SOURCE EXTRACT:
+--

My personal blog as a 'grown-up' Goth and Romantic living in the Highlands of Scotland. I write about the places I go, the things I see and my thoughts on life as a Goth and the subculture. Sometimes I write about music I like and sometimes I review things. This blog often includes architectural photography, graveyards and other images from the darker side of life.

The Gothic subculture is not just about imitating each other, it is a creative movement and subculture that grew out of post-punk and is based on seeing beauty in the dark places of the world, and looks back to the various ways throughout history in which people have confronted and explored the macabre, the dark and the taboo, and as such I'm going to post about more than the just the standards of the subculture (Tim Burton, Siouxsie Sioux and Anne Rice et al.) and look at things by people who might not consider themselves anything to do with the subculture, but have eyes for the dark places. Goth should not be limited by what is considered "goth", inspiration comes from all places, the key is to look with open eyes, listen carefully and think with an open mind..

Saturday, 24 August 2013

Sophie Lancaster: Six Years On

Six years ago, on August 24 2007, Sophie Lancaster was murdered for looking different. 

I have posted before about who Sophie Lancaster was, and what happened to her. It was a horrible and evil thing, and that is not what I want to focus on here. I want to focus on what has changed and what the S.O.P.H.I.E foundation set up in her memory has done to make at least the UK a better place for visibly Alternative people like myself. I think that setting up the S.O.P.H.I.E project was probably one of the best things that could be done in her memory. Hopefully through their work, the likelihood of such an attack happening again will decrease. In February 2014, the staged version of Black Roses by Simon Armitage will be playing at the Royal Exchange in Manchester. I am not local, too far North in the Highlands of Scotland, but I suggest that those Goths and alternative people in Manchester show their support. Quite a few creative endeavours have been inspired by Sophie, which reminds me of the songs written in memory and honour of murdered Texan punk Brian Deneke.

+--

DATA IN THIS EXERCISE:
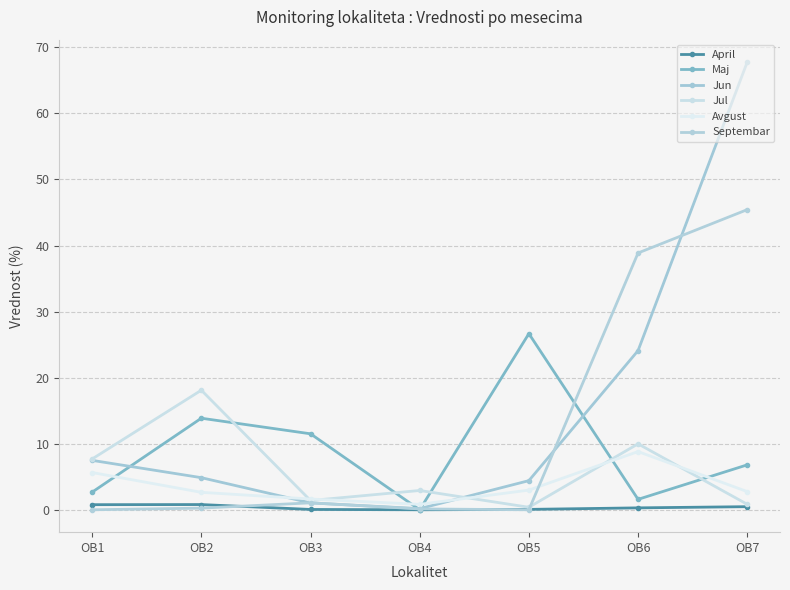

What is the average value of the April series?

0.3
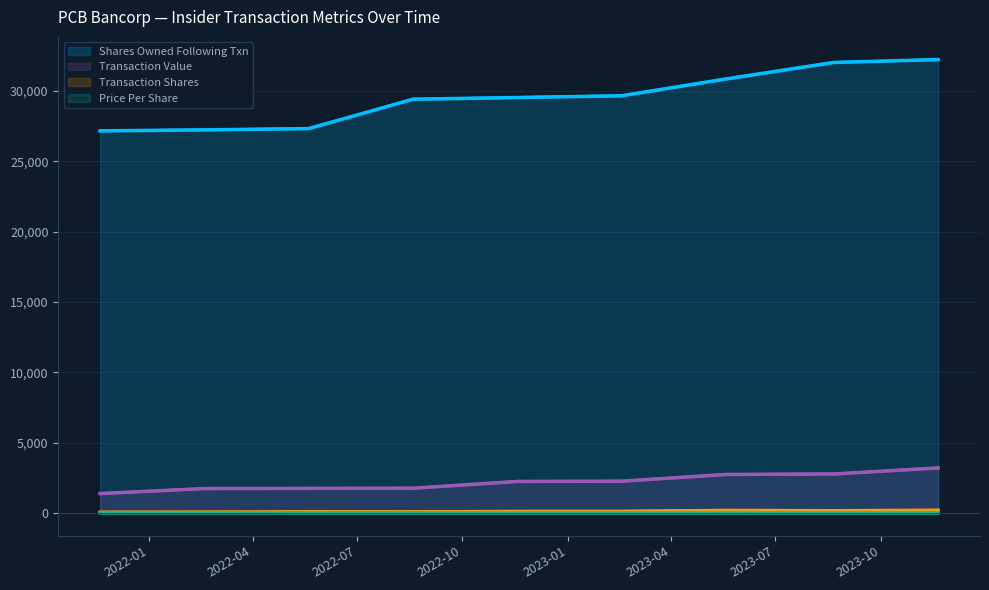

True or false: Transaction Shares and Price Per Share intersect in this chart.

False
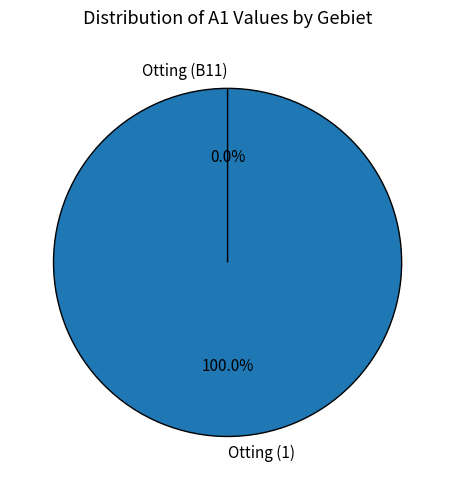

The Otting (B11) slice represents 0% of the pie. True or false?

True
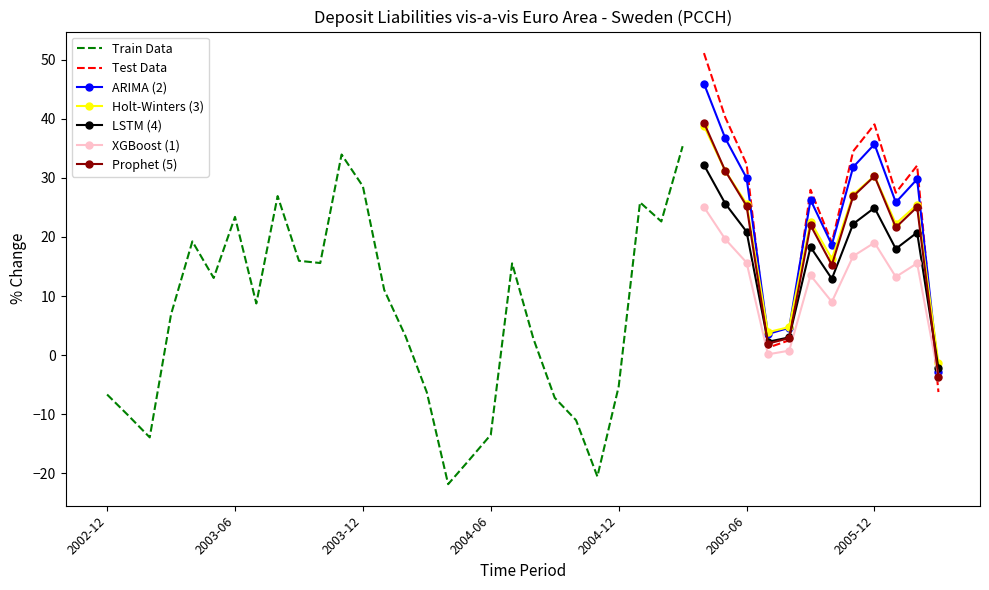

Rank the categories by value from lowest to highest.

2004-04, 2004-11, 2004-05, 2003-02, 2004-06, 2004-10, 2003-01, 2004-09, 2002-12, 2004-03, 2006-03, 2004-12, 2005-07, 2005-08, 2004-08, 2004-02, 2003-03, 2003-07, 2004-01, 2003-05, 2004-07, 2003-10, 2003-09, 2005-10, 2003-04, 2005-02, 2003-06, 2005-01, 2003-08, 2006-01, 2005-09, 2003-12, 2006-02, 2005-06, 2003-11, 2005-11, 2005-03, 2005-12, 2005-05, 2005-04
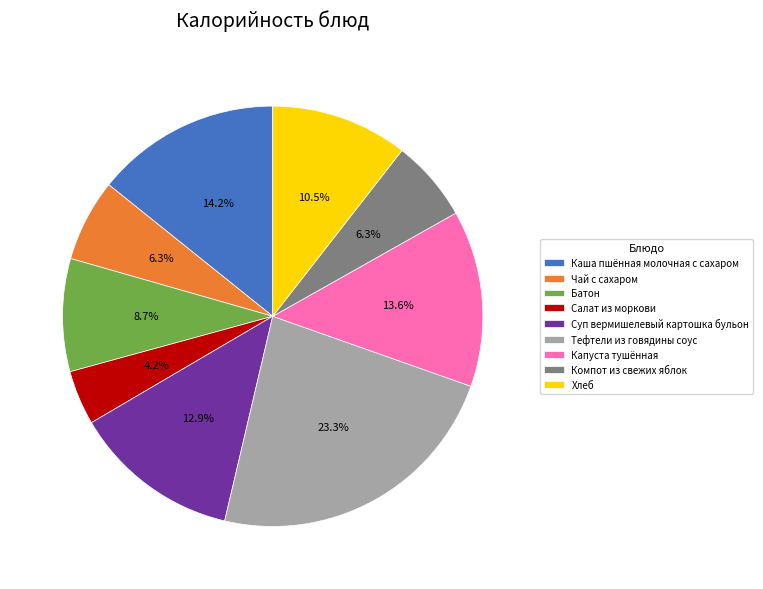

What percentage is the Компот из свежих яблок slice, to the nearest percent?

6%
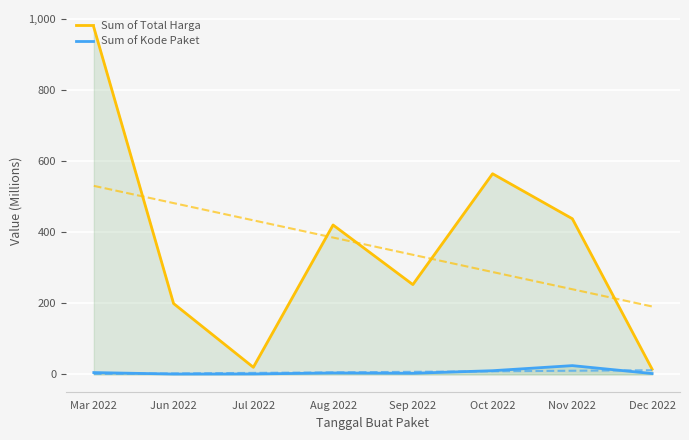

True or false: Sum of Kode Paket has more than 2 points higher than both neighbors.

False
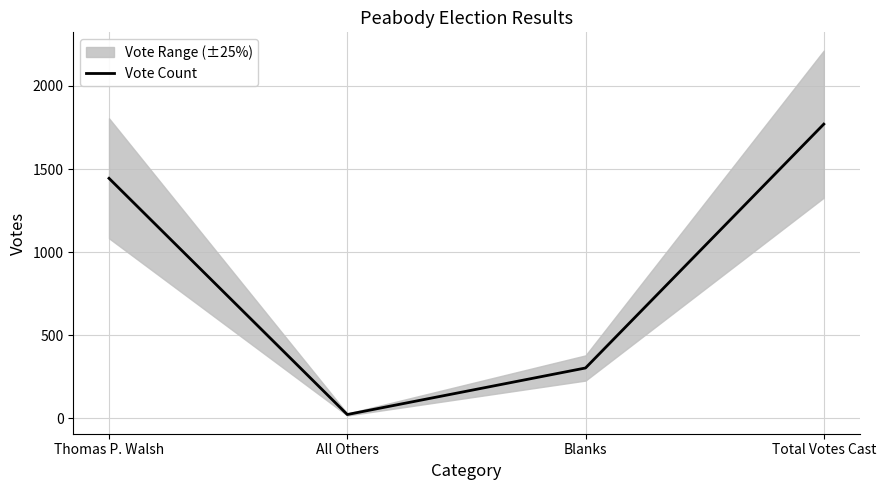

Which has a higher value, Total Votes Cast or All Others?

Total Votes Cast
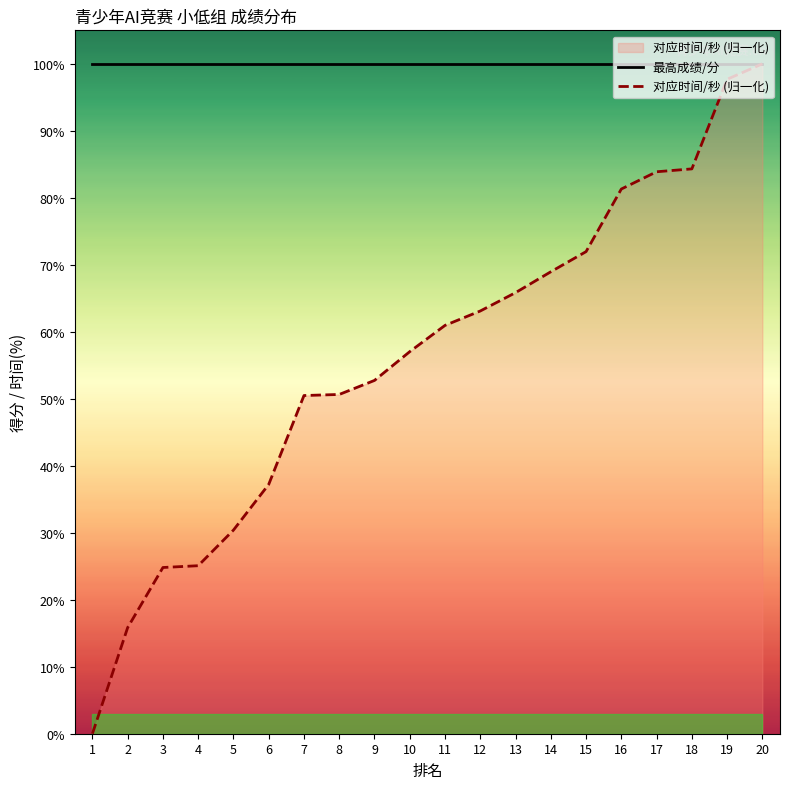

List the series in order of their overall mean, highest first.

最高成绩/分, 对应时间/秒 (归一化)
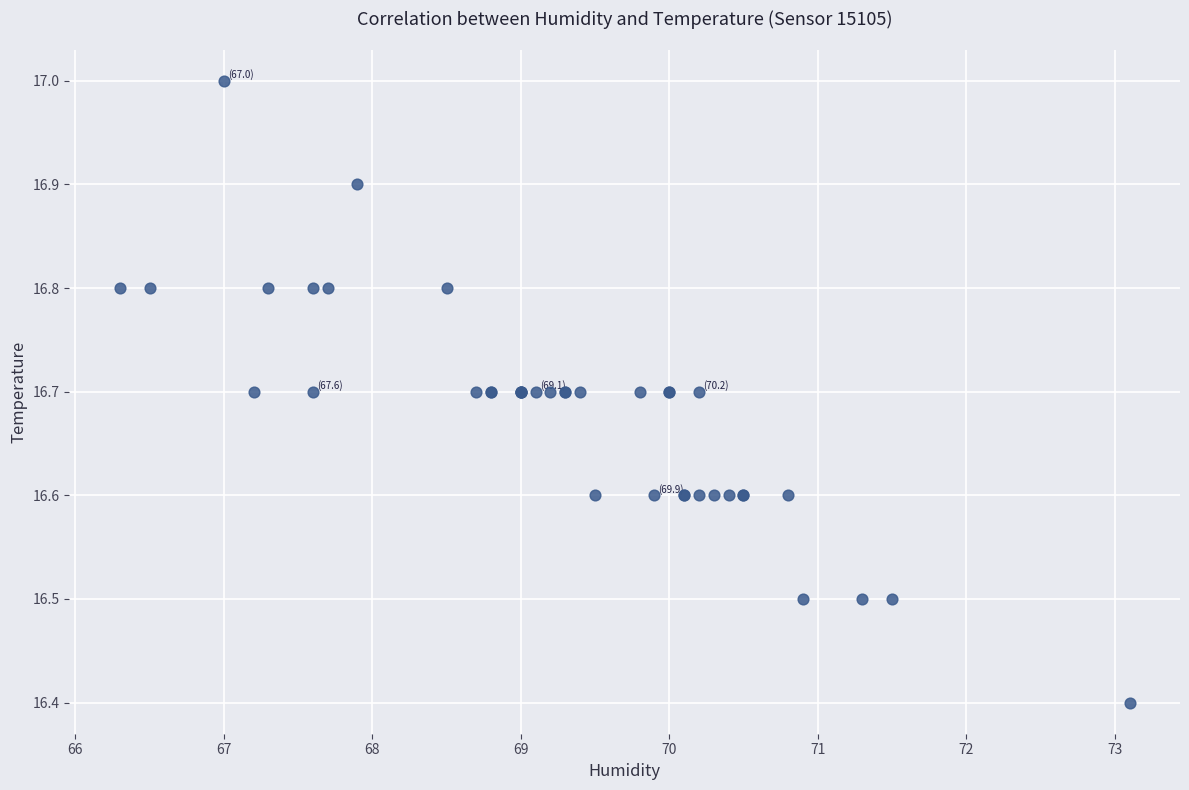

What Y value in the scatter plot is closest to 16?

16.4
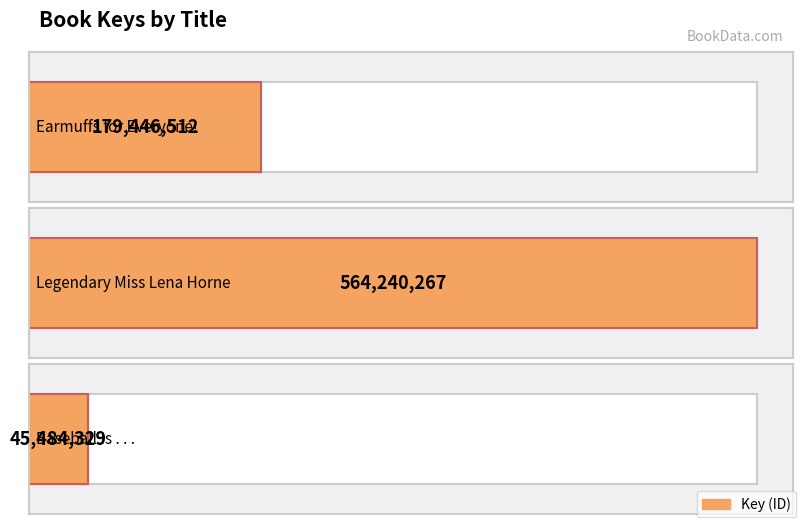

List the labels in order of value, largest first.

Legendary Miss Lena Horne, Earmuffs for Everyone!, Baseball Is . . .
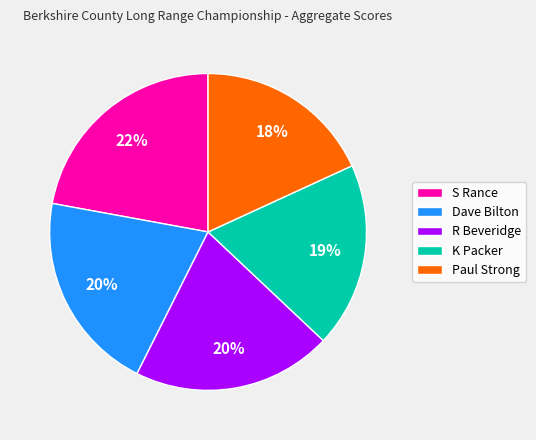

Is it true that K Packer is 19% of the pie?

True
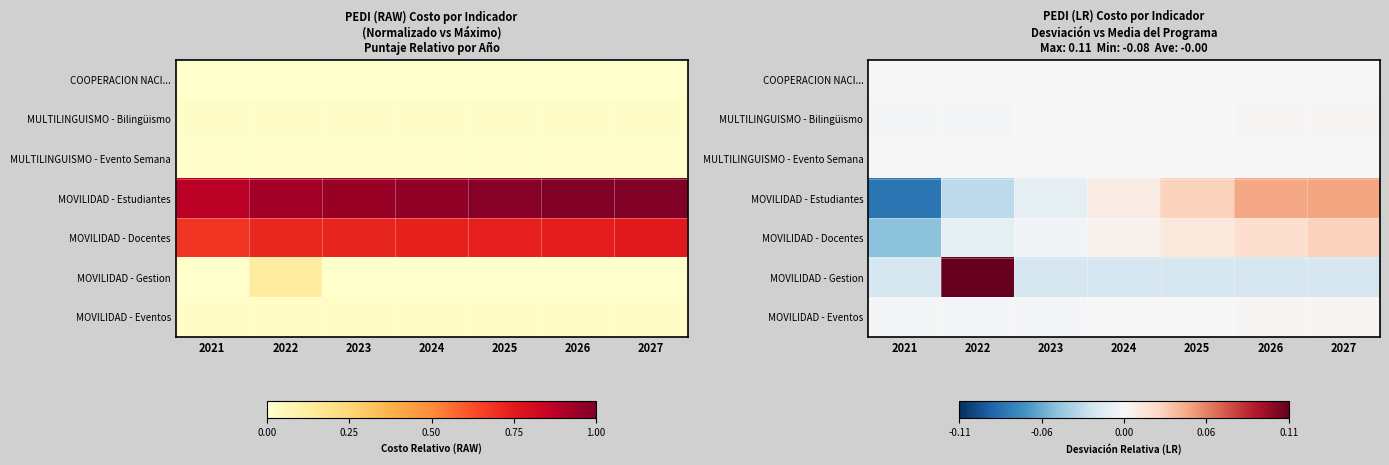

Which series has the widest spread of values?

MOVILIDAD - Gestion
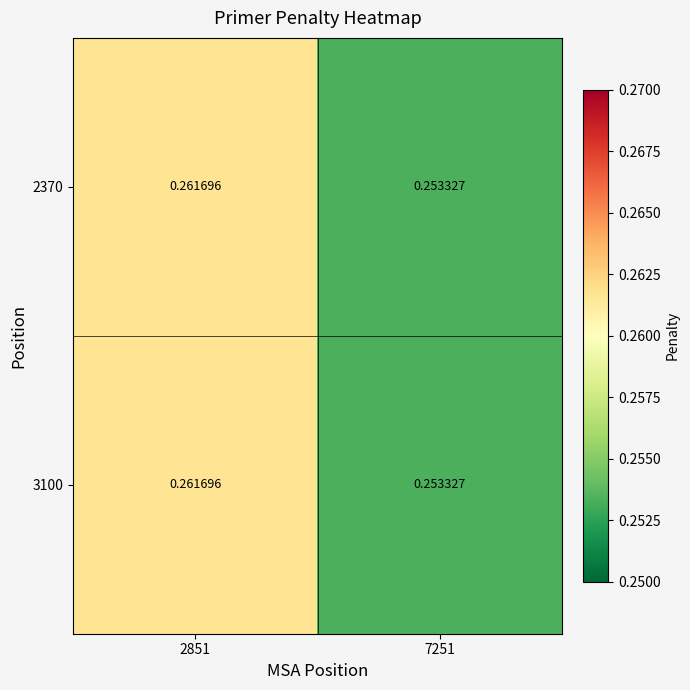

Is the value of 2370 at 2851 greater than the value of 3100 at 7251?

Yes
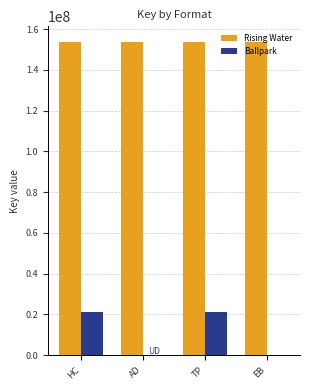

Which series has the largest range (max minus min)?

Ballpark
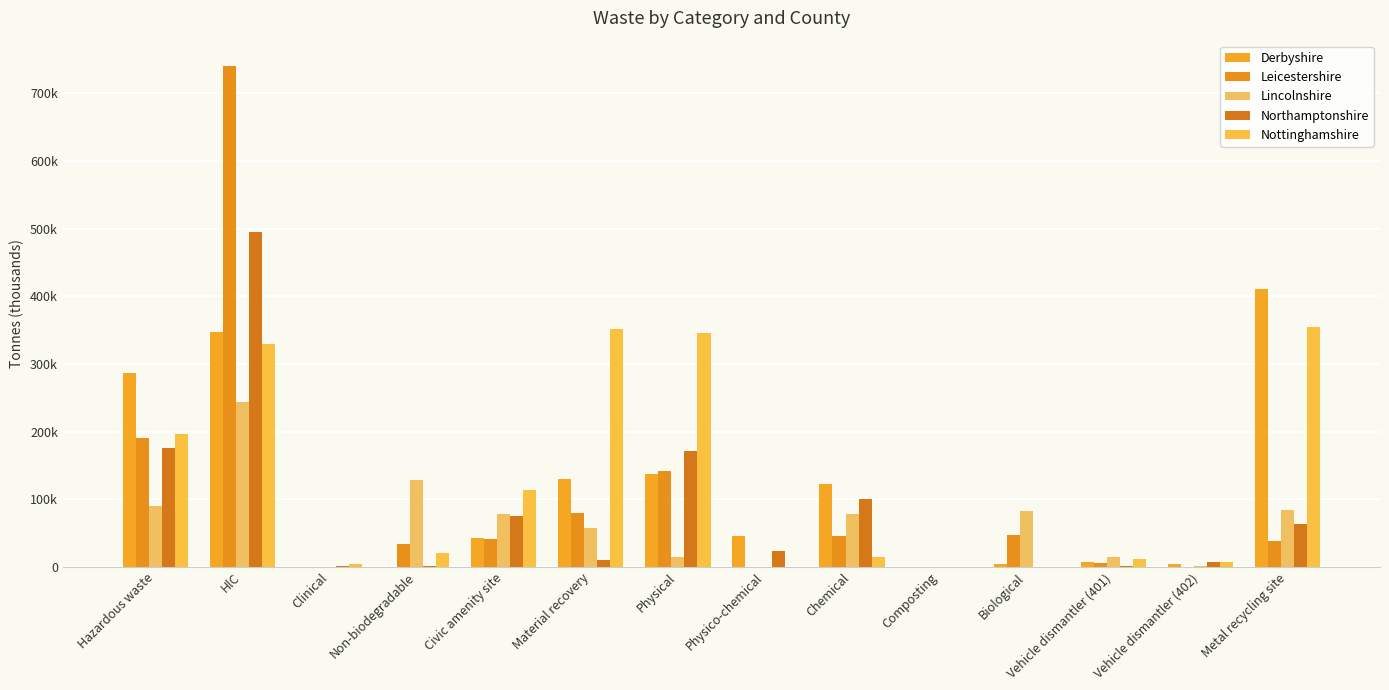

Are the bars grouped side by side (vs. stacked)?

Yes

+--

TASK LIST:
1. From the Goth blog, list the names given in parentheses as standards of the subculture.
2. Please reproduce the entries from the line containing "What percentage is" down to the end of the entries, swapping "series" for "dataset" and leaving all else unchanged. Omit the pictures.

ANSWERS TO THE EXERCISES:
1. Tim Burton, Siouxsie Sioux, Anne Rice

2.
What percentage is the Компот из свежих яблок slice, to the nearest percent?

6%

True or false: Sum of Kode Paket has more than 2 points higher than both neighbors.

False

Which has a higher value, Total Votes Cast or All Others?

Total Votes Cast

List the dataset in order of their overall mean, highest first.

最高成绩/分, 对应时间/秒 (归一化)

What Y value in the scatter plot is closest to 16?

16.4

List the labels in order of value, largest first.

Legendary Miss Lena Horne, Earmuffs for Everyone!, Baseball Is . . .

Is it true that K Packer is 19% of the pie?

True

Which dataset has the widest spread of values?

MOVILIDAD - Gestion

Is the value of 2370 at 2851 greater than the value of 3100 at 7251?

Yes

Which dataset has the largest range (max minus min)?

Ballpark

Are the bars grouped side by side (vs. stacked)?

Yes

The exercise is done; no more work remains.